Problem requirements — Word for word, restate the lines from the top of the records below through the line with "36: (90, 105, 3.36)", both included, with no pictures in the result.
--------------------------------------------------
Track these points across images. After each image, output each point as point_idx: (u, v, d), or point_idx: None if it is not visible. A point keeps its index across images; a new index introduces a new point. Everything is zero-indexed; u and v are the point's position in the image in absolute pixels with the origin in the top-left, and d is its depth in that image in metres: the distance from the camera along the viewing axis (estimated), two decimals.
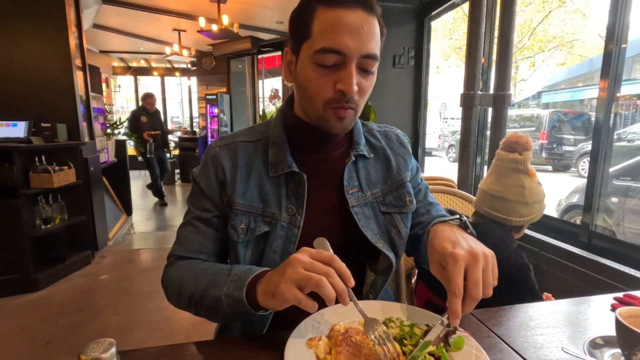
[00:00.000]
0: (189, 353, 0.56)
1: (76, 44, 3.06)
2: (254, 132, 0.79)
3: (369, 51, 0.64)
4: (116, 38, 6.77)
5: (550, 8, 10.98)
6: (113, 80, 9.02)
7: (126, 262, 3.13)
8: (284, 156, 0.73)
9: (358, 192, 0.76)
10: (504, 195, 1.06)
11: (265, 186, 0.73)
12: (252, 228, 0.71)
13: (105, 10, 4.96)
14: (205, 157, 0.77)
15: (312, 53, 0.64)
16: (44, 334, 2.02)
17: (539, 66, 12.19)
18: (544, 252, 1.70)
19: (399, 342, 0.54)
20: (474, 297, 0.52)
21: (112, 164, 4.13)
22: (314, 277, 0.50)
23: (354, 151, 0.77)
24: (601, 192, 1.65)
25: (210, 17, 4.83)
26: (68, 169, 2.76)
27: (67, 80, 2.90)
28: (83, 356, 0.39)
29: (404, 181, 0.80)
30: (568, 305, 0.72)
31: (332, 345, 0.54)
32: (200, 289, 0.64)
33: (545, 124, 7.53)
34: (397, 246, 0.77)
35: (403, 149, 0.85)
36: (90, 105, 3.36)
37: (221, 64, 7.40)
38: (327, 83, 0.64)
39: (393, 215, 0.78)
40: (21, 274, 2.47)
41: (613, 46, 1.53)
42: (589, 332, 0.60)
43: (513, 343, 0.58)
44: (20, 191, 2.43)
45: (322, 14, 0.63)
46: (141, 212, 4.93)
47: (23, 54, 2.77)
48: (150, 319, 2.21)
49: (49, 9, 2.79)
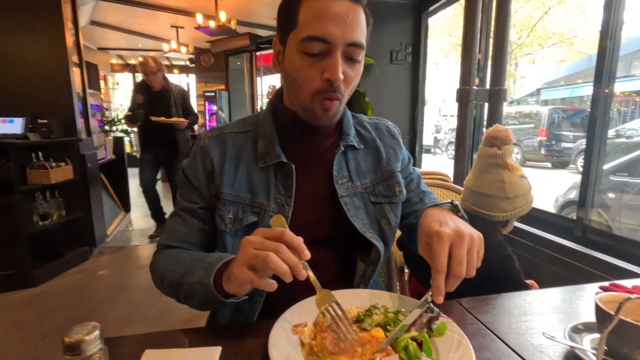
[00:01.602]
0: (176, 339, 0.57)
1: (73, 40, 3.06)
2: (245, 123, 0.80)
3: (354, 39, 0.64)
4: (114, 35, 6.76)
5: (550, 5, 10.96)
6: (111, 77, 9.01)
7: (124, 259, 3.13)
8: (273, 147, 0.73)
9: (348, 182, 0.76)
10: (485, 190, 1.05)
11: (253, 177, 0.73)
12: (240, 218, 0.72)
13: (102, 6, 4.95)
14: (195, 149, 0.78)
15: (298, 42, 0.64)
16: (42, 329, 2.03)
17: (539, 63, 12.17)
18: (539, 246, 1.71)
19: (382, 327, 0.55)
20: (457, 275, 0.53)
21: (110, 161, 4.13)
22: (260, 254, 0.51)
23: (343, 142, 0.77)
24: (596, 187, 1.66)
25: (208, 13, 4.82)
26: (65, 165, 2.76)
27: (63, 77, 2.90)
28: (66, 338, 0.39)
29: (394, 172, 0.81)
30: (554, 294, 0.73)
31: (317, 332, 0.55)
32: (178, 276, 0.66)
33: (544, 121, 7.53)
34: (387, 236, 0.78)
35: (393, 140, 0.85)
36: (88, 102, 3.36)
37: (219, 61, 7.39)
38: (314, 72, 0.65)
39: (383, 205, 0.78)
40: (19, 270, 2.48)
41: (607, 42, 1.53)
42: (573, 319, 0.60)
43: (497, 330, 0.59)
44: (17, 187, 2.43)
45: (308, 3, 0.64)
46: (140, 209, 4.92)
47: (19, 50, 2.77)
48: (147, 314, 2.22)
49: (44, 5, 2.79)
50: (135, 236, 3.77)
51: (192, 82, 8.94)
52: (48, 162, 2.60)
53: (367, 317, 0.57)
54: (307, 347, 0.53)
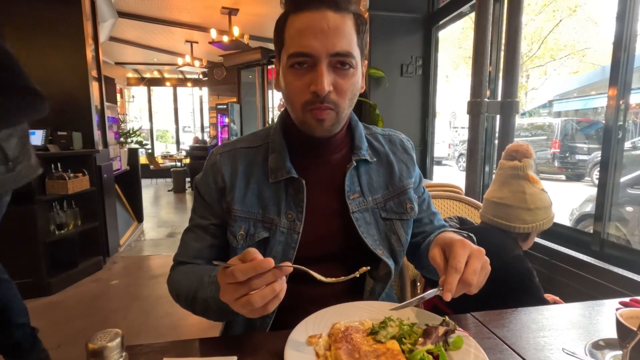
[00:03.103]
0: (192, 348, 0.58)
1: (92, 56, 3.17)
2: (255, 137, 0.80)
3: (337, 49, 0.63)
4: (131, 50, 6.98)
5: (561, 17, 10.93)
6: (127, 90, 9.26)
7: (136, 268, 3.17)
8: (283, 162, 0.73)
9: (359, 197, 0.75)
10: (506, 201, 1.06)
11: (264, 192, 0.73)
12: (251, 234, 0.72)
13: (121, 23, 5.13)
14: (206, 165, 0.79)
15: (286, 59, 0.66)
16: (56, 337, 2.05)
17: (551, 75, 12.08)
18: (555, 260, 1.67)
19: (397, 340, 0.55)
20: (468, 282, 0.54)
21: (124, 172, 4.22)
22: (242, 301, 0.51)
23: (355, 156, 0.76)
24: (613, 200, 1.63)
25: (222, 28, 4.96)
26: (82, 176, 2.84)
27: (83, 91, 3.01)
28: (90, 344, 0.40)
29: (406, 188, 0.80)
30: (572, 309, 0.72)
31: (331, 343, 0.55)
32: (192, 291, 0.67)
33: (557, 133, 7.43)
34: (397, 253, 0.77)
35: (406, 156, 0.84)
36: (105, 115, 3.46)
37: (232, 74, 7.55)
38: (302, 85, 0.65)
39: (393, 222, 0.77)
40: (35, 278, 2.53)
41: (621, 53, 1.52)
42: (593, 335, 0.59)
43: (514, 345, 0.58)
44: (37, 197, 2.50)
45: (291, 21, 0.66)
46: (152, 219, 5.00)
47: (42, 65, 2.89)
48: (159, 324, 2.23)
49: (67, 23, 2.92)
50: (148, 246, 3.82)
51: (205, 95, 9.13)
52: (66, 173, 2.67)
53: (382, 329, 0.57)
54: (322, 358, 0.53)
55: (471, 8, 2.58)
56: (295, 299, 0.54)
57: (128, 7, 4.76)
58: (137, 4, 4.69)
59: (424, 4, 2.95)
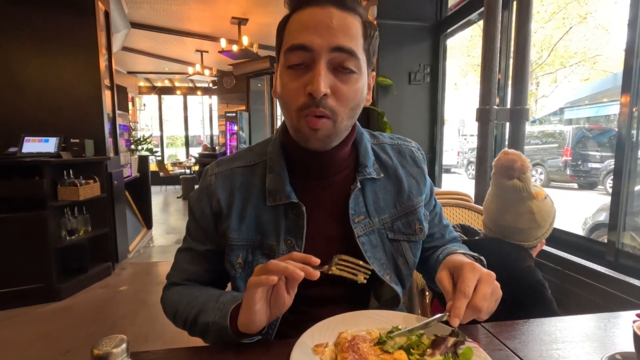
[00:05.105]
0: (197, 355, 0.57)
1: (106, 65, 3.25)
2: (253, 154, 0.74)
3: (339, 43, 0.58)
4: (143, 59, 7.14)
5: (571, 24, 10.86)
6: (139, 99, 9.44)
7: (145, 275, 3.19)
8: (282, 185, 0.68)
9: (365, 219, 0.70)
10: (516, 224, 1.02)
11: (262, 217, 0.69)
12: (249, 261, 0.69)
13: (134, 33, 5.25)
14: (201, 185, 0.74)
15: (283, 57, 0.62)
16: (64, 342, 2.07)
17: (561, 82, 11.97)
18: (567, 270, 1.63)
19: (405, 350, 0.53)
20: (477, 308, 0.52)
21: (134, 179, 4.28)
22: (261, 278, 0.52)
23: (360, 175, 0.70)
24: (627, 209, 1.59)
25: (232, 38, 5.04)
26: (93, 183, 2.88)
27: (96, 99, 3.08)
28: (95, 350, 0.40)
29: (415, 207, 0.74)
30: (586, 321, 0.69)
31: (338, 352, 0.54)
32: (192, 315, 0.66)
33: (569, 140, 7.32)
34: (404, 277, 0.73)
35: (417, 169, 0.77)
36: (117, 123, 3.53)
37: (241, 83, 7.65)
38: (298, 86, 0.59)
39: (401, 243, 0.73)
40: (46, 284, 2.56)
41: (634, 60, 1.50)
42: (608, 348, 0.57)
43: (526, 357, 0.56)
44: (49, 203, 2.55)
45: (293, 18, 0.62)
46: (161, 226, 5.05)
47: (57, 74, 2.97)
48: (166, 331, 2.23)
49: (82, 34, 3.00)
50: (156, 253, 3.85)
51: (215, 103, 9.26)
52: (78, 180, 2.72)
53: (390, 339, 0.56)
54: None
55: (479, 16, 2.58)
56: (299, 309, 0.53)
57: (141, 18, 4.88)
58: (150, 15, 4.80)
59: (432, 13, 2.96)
--------------------------------------------------
Output for this task —
Track these points across images. After each image, output each point as point_idx: (u, v, d), or point_idx: None if it is not visible. A point keeps its index across images; a new index introduces a new point. Everything is zero-indexed; u and v are the point's position in the image in absolute pixels with the origin in the top-left, and d is its depth in that image in metres: the distance from the camera along the viewing axis (estimated), two decimals.
[00:00.000]
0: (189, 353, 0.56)
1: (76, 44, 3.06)
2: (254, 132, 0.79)
3: (369, 51, 0.64)
4: (116, 38, 6.77)
5: (550, 8, 10.98)
6: (113, 80, 9.02)
7: (126, 262, 3.13)
8: (284, 156, 0.73)
9: (358, 192, 0.76)
10: (504, 195, 1.06)
11: (265, 186, 0.73)
12: (252, 228, 0.71)
13: (105, 10, 4.96)
14: (205, 157, 0.77)
15: (312, 53, 0.64)
16: (44, 334, 2.02)
17: (539, 66, 12.19)
18: (544, 252, 1.70)
19: (399, 342, 0.54)
20: (474, 297, 0.52)
21: (112, 164, 4.13)
22: (314, 277, 0.50)
23: (354, 151, 0.77)
24: (601, 192, 1.65)
25: (210, 17, 4.83)
26: (68, 169, 2.76)
27: (67, 80, 2.90)
28: (83, 356, 0.39)
29: (404, 181, 0.80)
30: (568, 305, 0.72)
31: (332, 345, 0.54)
32: (200, 289, 0.64)
33: (545, 124, 7.53)
34: (397, 246, 0.77)
35: (403, 149, 0.85)
36: (90, 105, 3.36)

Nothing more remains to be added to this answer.